Abbott districts tend to have very high rates of children classified as eligible for special education services. NJ outdoes just about every other state in bestowing labels of disability on children– an excellent report on special education funding from the Education Law Center puts it at 11.9% — but our poor districts blow that number out of the park. For example, John Kennedy High School in Paterson has 24.1% of their students listed in the state data base as special ed eligible, Wildwood High in Cape May County has 30.2% of their kids in that category, and Camden Central High says 33.2% of its kids are disabled.
Yet not in Trenton. According to the NJ Report Cards for 2008-2009, the two high schools in Trenton, Trenton Central High and Daylight Twilight High, have precisely 15.6% of kids listed as eligible for special ed. Hmm. Among Trenton’s middle schools, Grace Dunn classifies 15.6% of its students and Wilson classifies 15.6% of its students. Trenton has a number of K-8 schools; classification percentages range from 11.4% (PJ Hill) to 19.8% (Luis Munoz-Rivera). The lowest classification rates for K-5 schools were 7.6% at Wilson and the high was exactly 14.3% at both Parker and Cadwalader.
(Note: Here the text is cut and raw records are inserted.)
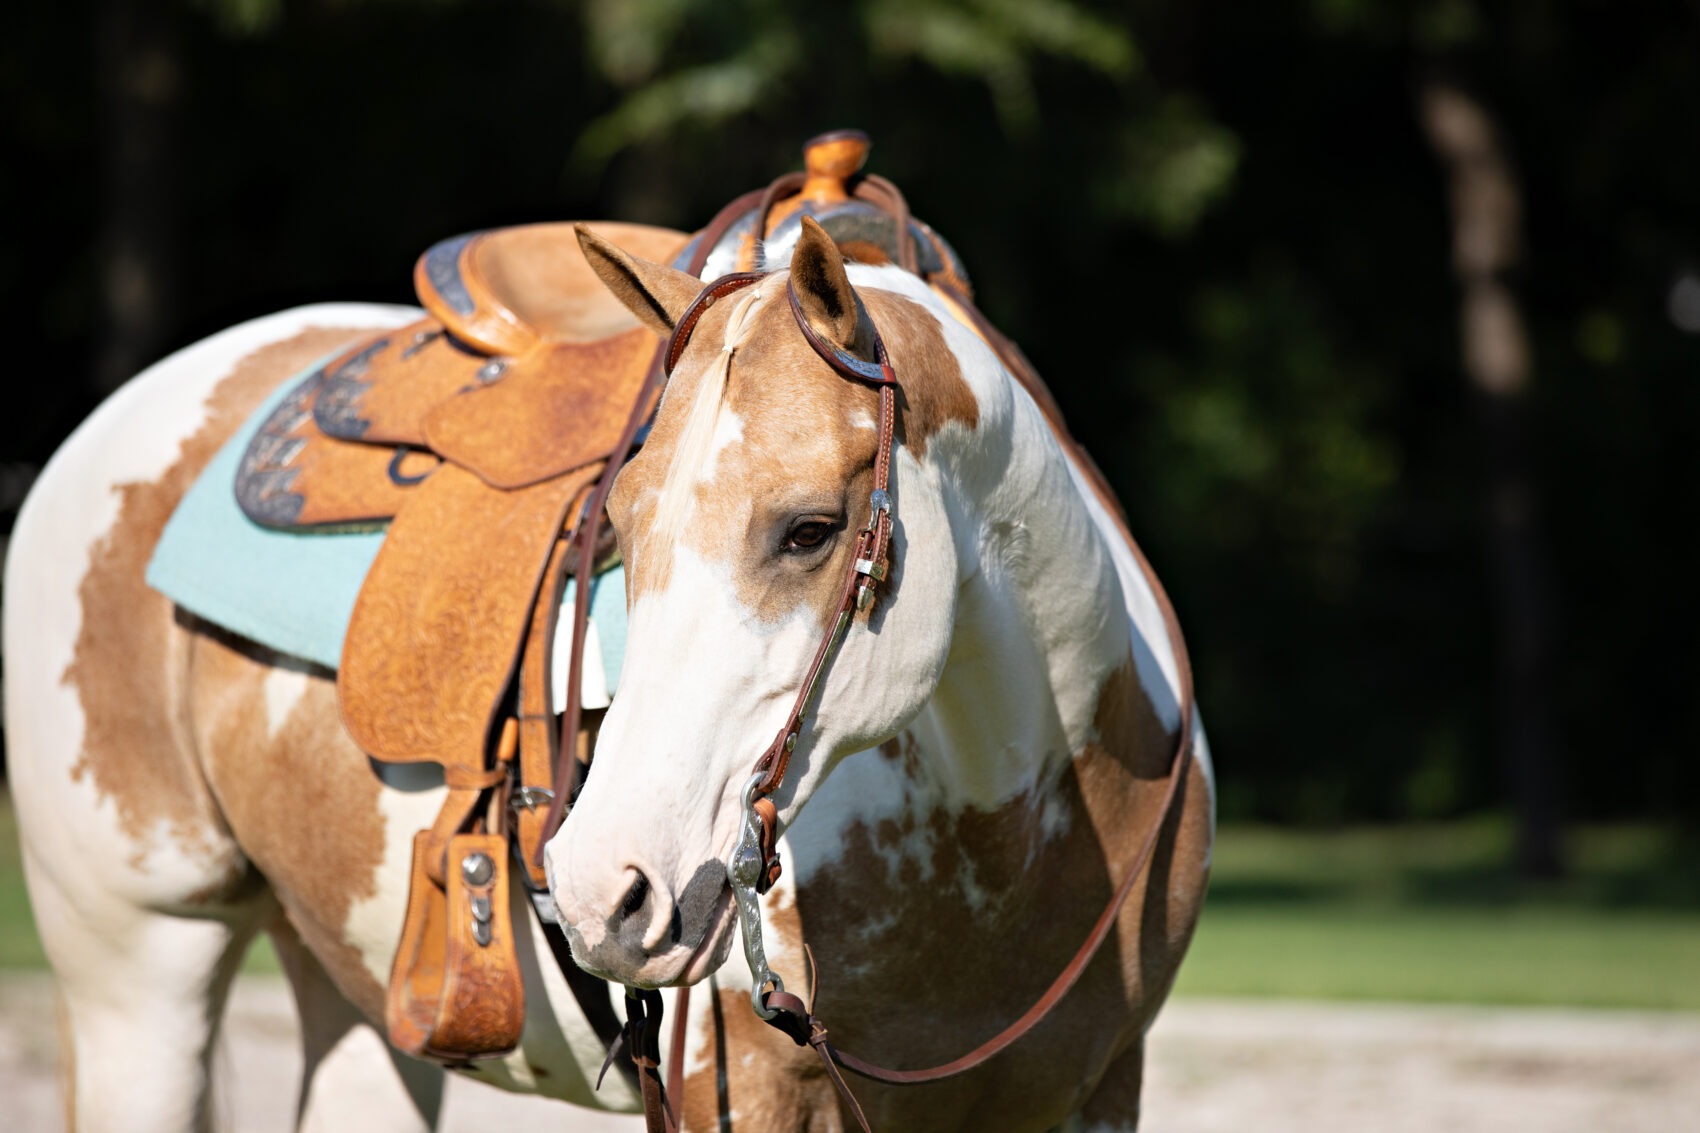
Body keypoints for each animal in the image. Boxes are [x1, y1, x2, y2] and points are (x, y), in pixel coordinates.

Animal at [5, 214, 1213, 1131]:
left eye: (810, 530)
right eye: (619, 525)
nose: (601, 888)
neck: (1004, 838)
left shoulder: (1102, 1087)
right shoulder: (743, 1090)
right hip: (140, 973)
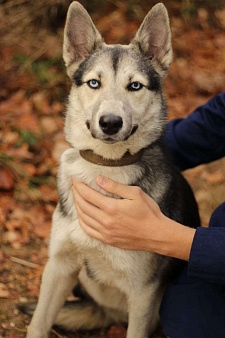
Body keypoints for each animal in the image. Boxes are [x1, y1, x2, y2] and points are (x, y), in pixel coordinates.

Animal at [25, 2, 200, 338]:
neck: (106, 165)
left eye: (135, 86)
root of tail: (107, 313)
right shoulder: (58, 268)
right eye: (94, 83)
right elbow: (38, 322)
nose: (110, 122)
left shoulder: (142, 293)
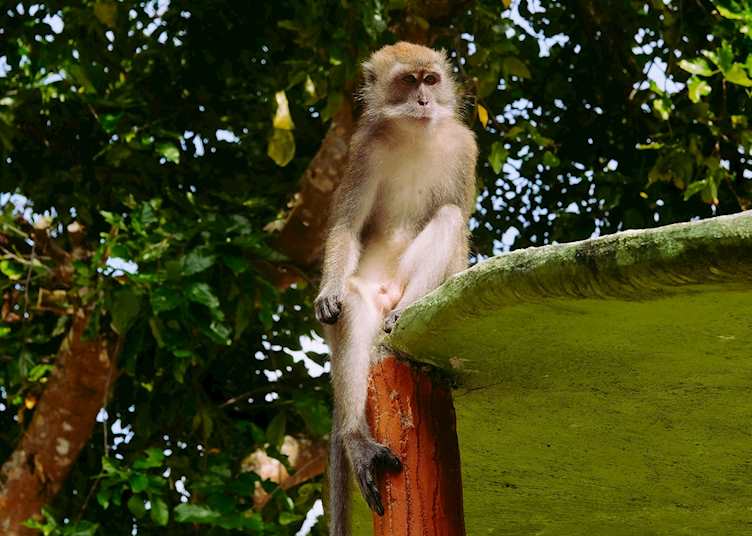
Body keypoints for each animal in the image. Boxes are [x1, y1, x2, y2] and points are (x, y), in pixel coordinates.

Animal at [314, 42, 477, 535]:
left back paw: (402, 315)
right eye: (408, 81)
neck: (414, 135)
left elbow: (458, 217)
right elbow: (347, 226)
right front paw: (326, 292)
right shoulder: (363, 150)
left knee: (448, 217)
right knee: (352, 311)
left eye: (431, 80)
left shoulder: (465, 148)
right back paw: (356, 438)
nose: (424, 101)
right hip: (368, 291)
Trenton’s $1.9 million deficit flags more than poor record-keeping from child study teams. At about $40K – $45K for an out-of-district placement, i.e., sending a child with disabilities to either a county special services district, a private special education schools, or another public school district, that $1.9 million represents about 45 kids lost somewhere in the netherworld of Trenton’s public schools. Then again, it’s hard to believe the numbers coming out of Trenton anyway.